Academic administrator (1873-1939)

Raymond Allen Pearson (April 9, 1873 – February 13, 1939) was an American agricultural administrator and educator who served as the 7th president of Iowa State University from 1912 to 1926, the 20th president of University of Maryland, College Park from 1926 to 1935.

== Early life and education ==
He was born April 9, 1873, in Evansville, Indiana to Leonard and Lucy S. Pearson. He attended Cornell University and received his B.S. in 1894 and M.S. in 1899 from Cornell.

== Agricultural Administration Career ==
After his graduation from Cornell University in 1894, he served as assistant chief of the dairy division of the United States Dept. of Agriculture until 1902, in the meanwhile earning his M.S. degree from Cornell University in 1899. From 1908 to 1912, he was the Commissioner of Agriculture for New York. While at Iowa State College he also served as Assistant Secretary of Agriculture during the war emergency period of 1917-18.

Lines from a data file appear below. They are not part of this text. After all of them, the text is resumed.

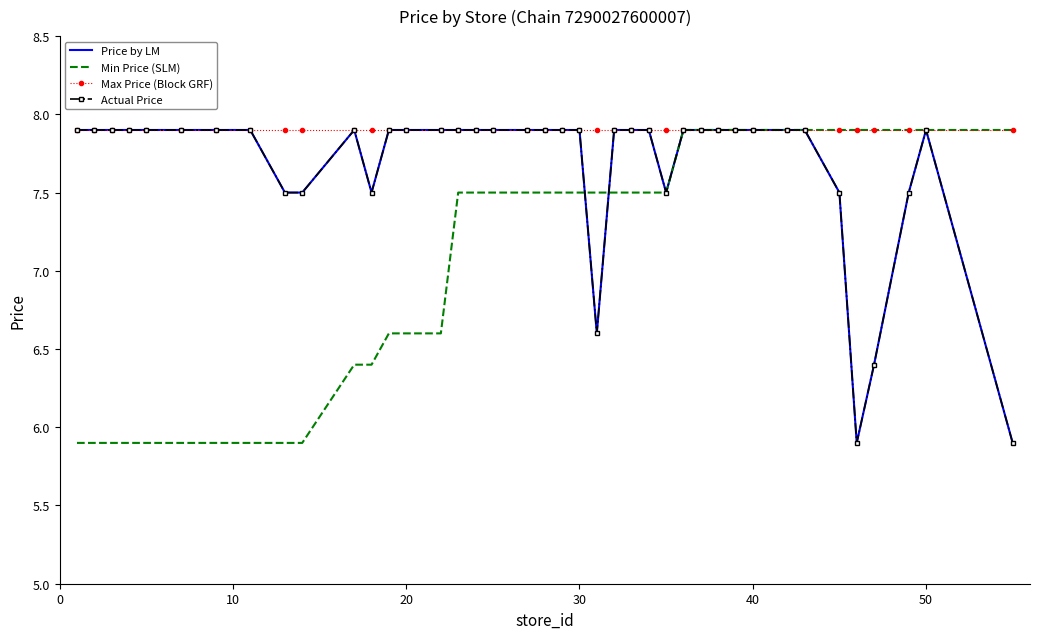

Count the number of categories in the chart.

40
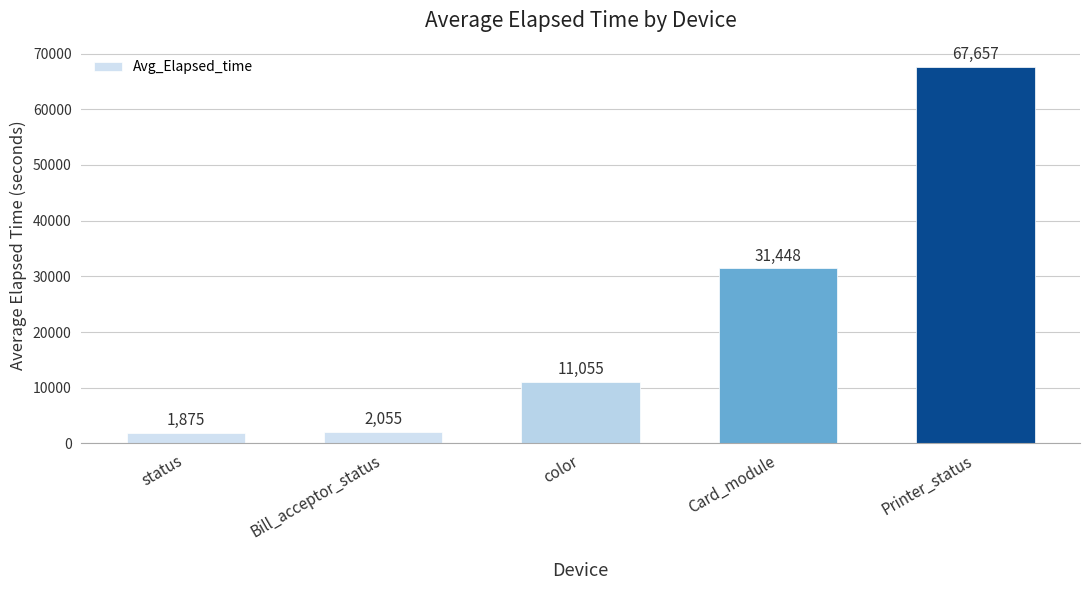

Is it true that the value at Bill_acceptor_status is 2055?

True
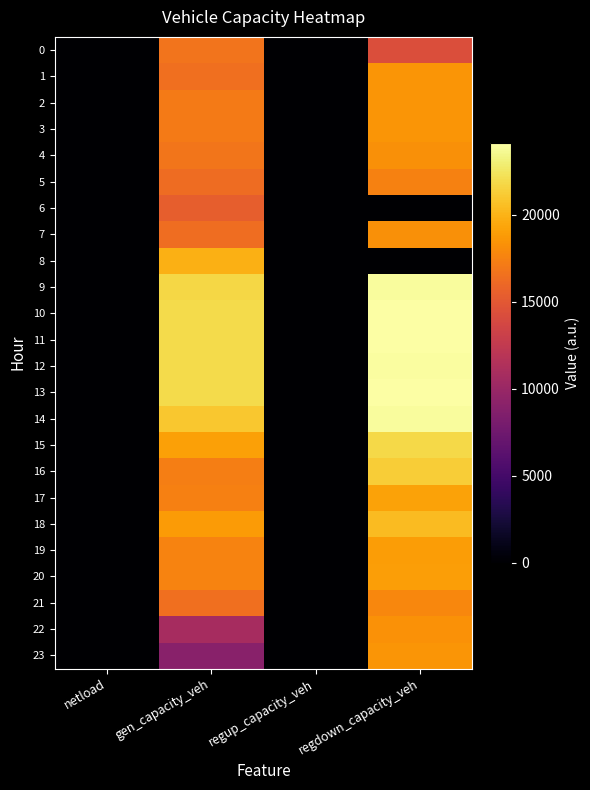

Reading left to right, transcribe all the data shown in this chart.

0: netload=0.0	gen_capacity_veh=16772.9	regup_capacity_veh=0.0	regdown_capacity_veh=14305.3
1: netload=0.0	gen_capacity_veh=16424.4	regup_capacity_veh=0.0	regdown_capacity_veh=18532.7
2: netload=0.0	gen_capacity_veh=17148.4	regup_capacity_veh=0.0	regdown_capacity_veh=18532.7
3: netload=0.0	gen_capacity_veh=17145.0	regup_capacity_veh=0.0	regdown_capacity_veh=18532.7
4: netload=0.0	gen_capacity_veh=16838.7	regup_capacity_veh=0.0	regdown_capacity_veh=18230.6
5: netload=0.0	gen_capacity_veh=16221.7	regup_capacity_veh=0.0	regdown_capacity_veh=17505.9
6: netload=0.0	gen_capacity_veh=15431.4	regup_capacity_veh=0.0	regdown_capacity_veh=0.0
7: netload=0.0	gen_capacity_veh=16372.8	regup_capacity_veh=0.0	regdown_capacity_veh=18239.0
8: netload=0.0	gen_capacity_veh=19857.5	regup_capacity_veh=0.0	regdown_capacity_veh=0.0
9: netload=0.0	gen_capacity_veh=21698.5	regup_capacity_veh=0.0	regdown_capacity_veh=23918.5
10: netload=0.0	gen_capacity_veh=21922.7	regup_capacity_veh=0.0	regdown_capacity_veh=24131.2
11: netload=0.0	gen_capacity_veh=21884.5	regup_capacity_veh=0.0	regdown_capacity_veh=24143.8
12: netload=0.0	gen_capacity_veh=21891.5	regup_capacity_veh=0.0	regdown_capacity_veh=23961.9
13: netload=0.0	gen_capacity_veh=21962.0	regup_capacity_veh=0.0	regdown_capacity_veh=24125.6
14: netload=0.0	gen_capacity_veh=21011.3	regup_capacity_veh=0.0	regdown_capacity_veh=23862.6
15: netload=0.0	gen_capacity_veh=19091.6	regup_capacity_veh=0.0	regdown_capacity_veh=21834.2
16: netload=68.5	gen_capacity_veh=17329.9	regup_capacity_veh=0.0	regdown_capacity_veh=21241.0
17: netload=0.0	gen_capacity_veh=17421.5	regup_capacity_veh=0.0	regdown_capacity_veh=19177.6
18: netload=0.0	gen_capacity_veh=18860.1	regup_capacity_veh=0.0	regdown_capacity_veh=20387.7
19: netload=0.0	gen_capacity_veh=17561.9	regup_capacity_veh=0.0	regdown_capacity_veh=18951.0
20: netload=0.0	gen_capacity_veh=17612.3	regup_capacity_veh=0.0	regdown_capacity_veh=19033.6
21: netload=0.0	gen_capacity_veh=16436.8	regup_capacity_veh=0.0	regdown_capacity_veh=17799.7
22: netload=58.8	gen_capacity_veh=10788.4	regup_capacity_veh=0.0	regdown_capacity_veh=18381.7
23: netload=58.8	gen_capacity_veh=9026.5	regup_capacity_veh=0.0	regdown_capacity_veh=18532.7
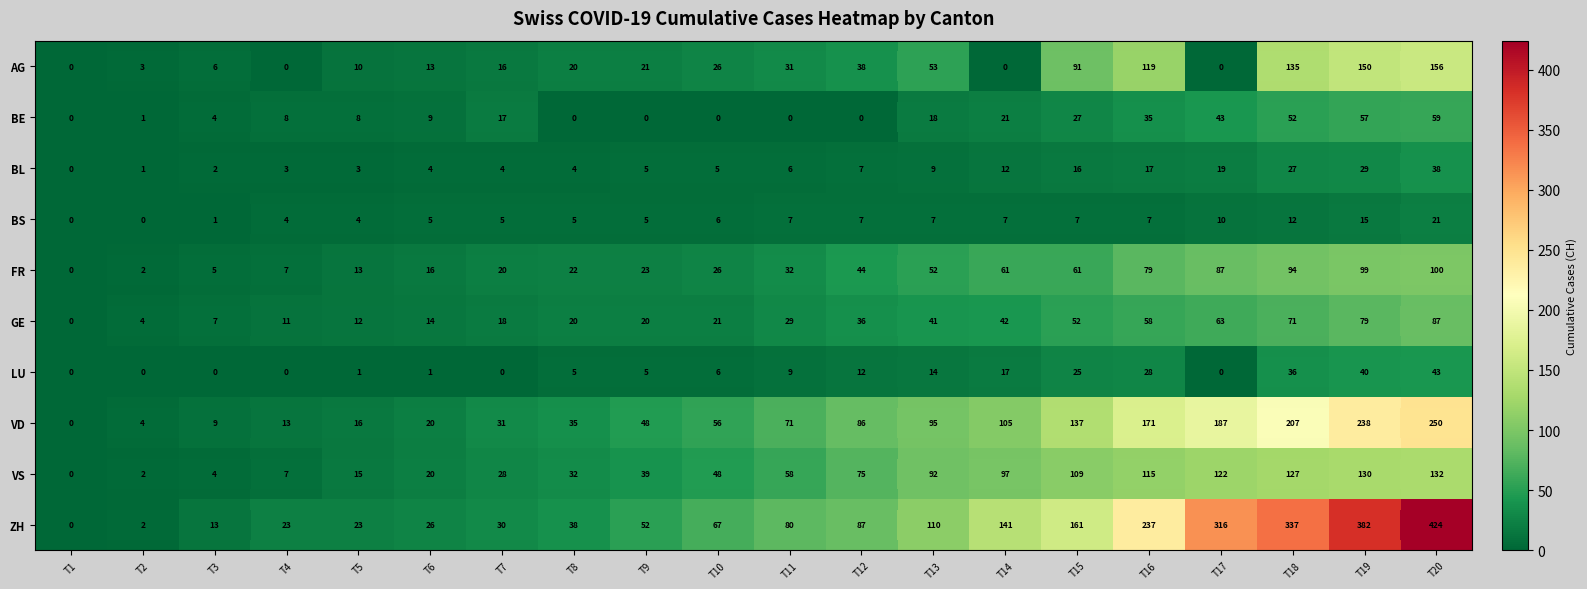

What is the sum of all VD values?

1779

== Academic and Academic Administration Career ==
From 1903 to 1908, he was a professor of dairy industry at Cornell University. In 1912, he began his tenure as the 7th president of Iowa State University. During his administration at ISU the campus construction surpassed that of any other era prior to the post-World War II boom and 14 academic buildings in service during the 1970s were constructed during Pearson's term. He promoted the graduate program, broadened extension service; and gave wholehearted support to athletics.

He became the 20th president of University of Maryland, College Park in 1926 and served in that position until 1935. His main contribution to Maryland was a greatly expanded physical plant, both in Baltimore and College Park, with 13 buildings added, as well as additional acreage.